Сестру Надежду постригли в монахини почти сразу после того, как она пришла в монастырь. Но это, скорее, исключение, чем правило. Обычно перед тем как надеть облачение, женщины проходят длинный путь. Почти как "испытательный срок" на работе. Выделяют несколько этапов духовного роста.

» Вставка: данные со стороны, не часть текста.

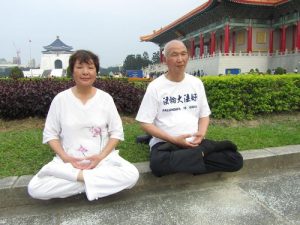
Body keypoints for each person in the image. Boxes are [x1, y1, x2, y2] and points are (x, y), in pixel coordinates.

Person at [28, 50, 139, 201]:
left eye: (90, 67)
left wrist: (100, 157)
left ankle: (80, 181)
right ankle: (91, 182)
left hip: (102, 161)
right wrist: (66, 158)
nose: (85, 72)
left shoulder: (105, 99)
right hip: (69, 162)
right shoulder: (60, 100)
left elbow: (116, 132)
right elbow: (50, 135)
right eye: (80, 67)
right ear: (72, 71)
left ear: (96, 72)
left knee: (132, 175)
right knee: (35, 188)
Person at [135, 40, 243, 177]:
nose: (180, 59)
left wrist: (201, 134)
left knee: (236, 160)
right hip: (167, 143)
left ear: (188, 57)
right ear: (166, 59)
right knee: (158, 165)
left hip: (194, 142)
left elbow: (204, 114)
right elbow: (145, 122)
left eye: (183, 54)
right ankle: (202, 153)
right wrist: (174, 140)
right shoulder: (156, 87)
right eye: (174, 55)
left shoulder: (196, 83)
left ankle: (194, 156)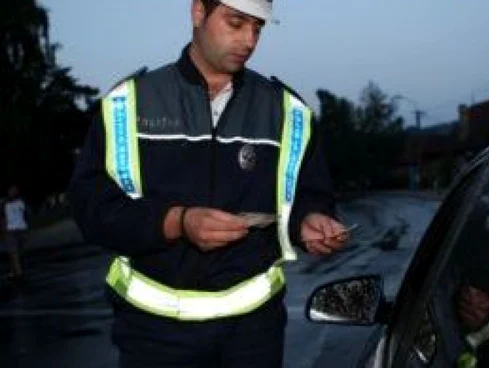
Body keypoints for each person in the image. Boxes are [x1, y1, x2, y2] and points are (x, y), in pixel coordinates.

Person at [68, 1, 349, 367]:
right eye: (236, 23)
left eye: (258, 28)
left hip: (254, 332)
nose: (249, 40)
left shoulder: (287, 111)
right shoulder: (128, 103)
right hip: (153, 335)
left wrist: (309, 221)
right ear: (198, 12)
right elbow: (92, 208)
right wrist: (176, 222)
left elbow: (310, 195)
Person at [2, 185, 29, 281]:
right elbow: (2, 218)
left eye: (15, 190)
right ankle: (19, 273)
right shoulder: (4, 203)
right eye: (11, 190)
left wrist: (27, 229)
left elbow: (26, 215)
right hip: (10, 230)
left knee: (19, 253)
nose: (13, 192)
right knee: (14, 252)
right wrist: (4, 230)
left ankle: (12, 271)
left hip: (21, 229)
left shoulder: (21, 201)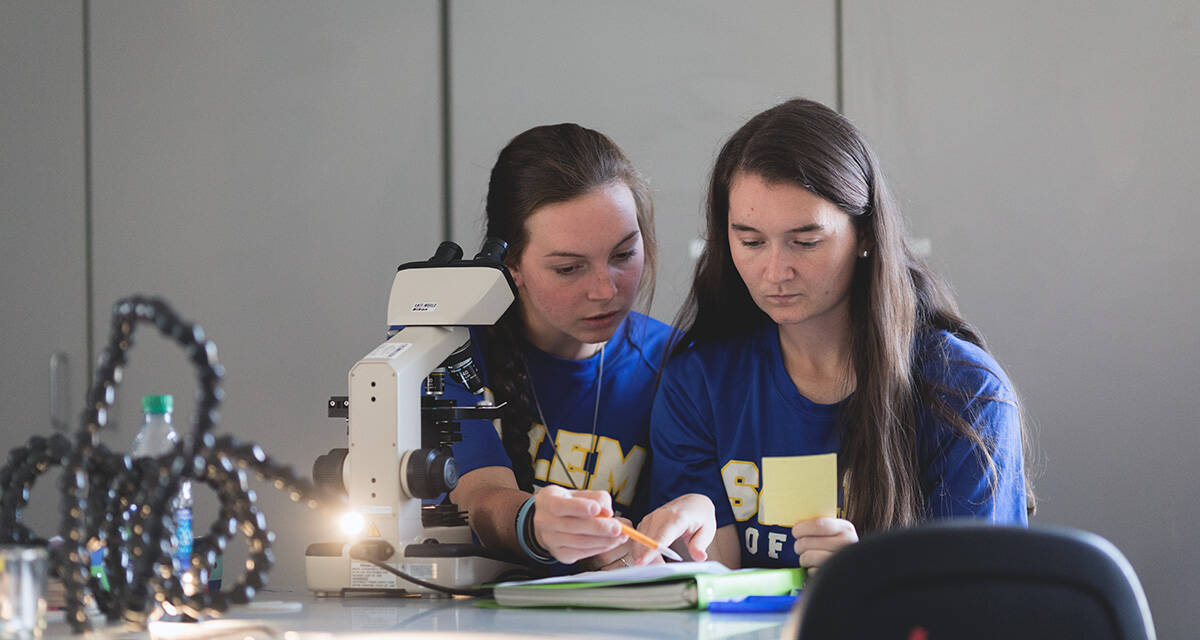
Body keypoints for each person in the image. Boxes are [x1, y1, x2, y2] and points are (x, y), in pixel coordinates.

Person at [636, 98, 1035, 570]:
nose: (775, 270)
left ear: (865, 235)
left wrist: (869, 583)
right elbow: (716, 588)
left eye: (805, 242)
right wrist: (688, 542)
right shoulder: (698, 381)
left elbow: (981, 604)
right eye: (750, 242)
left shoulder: (963, 391)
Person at [445, 123, 682, 571]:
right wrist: (534, 524)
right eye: (569, 268)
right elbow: (479, 498)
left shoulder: (676, 363)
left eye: (623, 255)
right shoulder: (447, 347)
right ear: (511, 264)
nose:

" Трудницы" приходят в монастырь, чтобы поработать, присмотреться и понять, правильный ли они сделали выбор. Они участвуют в богослужениях, послушаниях, но в любой момент могут уйти. Следующий этап - это послушничество, что означает готовность сестры "отречься от своих желаний". Принимая постриг в инокини, женщины обещают навсегда посвятить себя Богу. Их можно сравнить с невестами: уже помолвлены, но еще не стали женами. Монашеский постриг - это наивысшая ступенька. Его принимают далеко не все сестры. Из 100 насельниц Свято-Елисаветинской обители только половина - монахини. На них ложится огромная ответственность: чего стоят только монашеские обеты! "Нестяжание" (запрет иметь личные деньги), "целомудрие" и "послушание" (в данном случае имеется в виду не работа, а умение слушаться) - вот главные правила, по которым живут монахини.


- Внешне может казаться, что ты чего-то себя лишаешь, но это неправильно. Чем больше ты стараешься ради Христа, тем больше ты получаешь внутренней свободы. Здесь не нужно думать, как сделать то, а как - это… Все решают за тебя. В этом смысле так гораздо легче жить.

В монастыре я почувствовала всю полноту жизни и гармонию. Когда выезжаешь отсюда в город, все кажется каким-то пустым и безжизненным. В монастыре - настоящая жизнь, здесь люди начинают по-настоящему раскрываться, в том числе через послушание.


Выслушав исключительно восторженные отзывы о жизни в монастыре, нам стало интересно: а бывают ли случаи, когда сестры меняют свое решение уже на последнем этапе - после пострига в монахини? Оказывается, да. Здесь говорят, что более страшного греха нельзя себе представить.

Монахиня Афанасия, благочинная монастыря:

- У нас была монахиня, которая ушла из монастыря в мир. Потом, видимо, раскаялась и снова вернулась к Богу, правда, уже в другую обитель. Спустя время она опять присоединилась к нам. Произошел какой-то внутренний процесс. И хотя это большой грех, Бог всех прощает.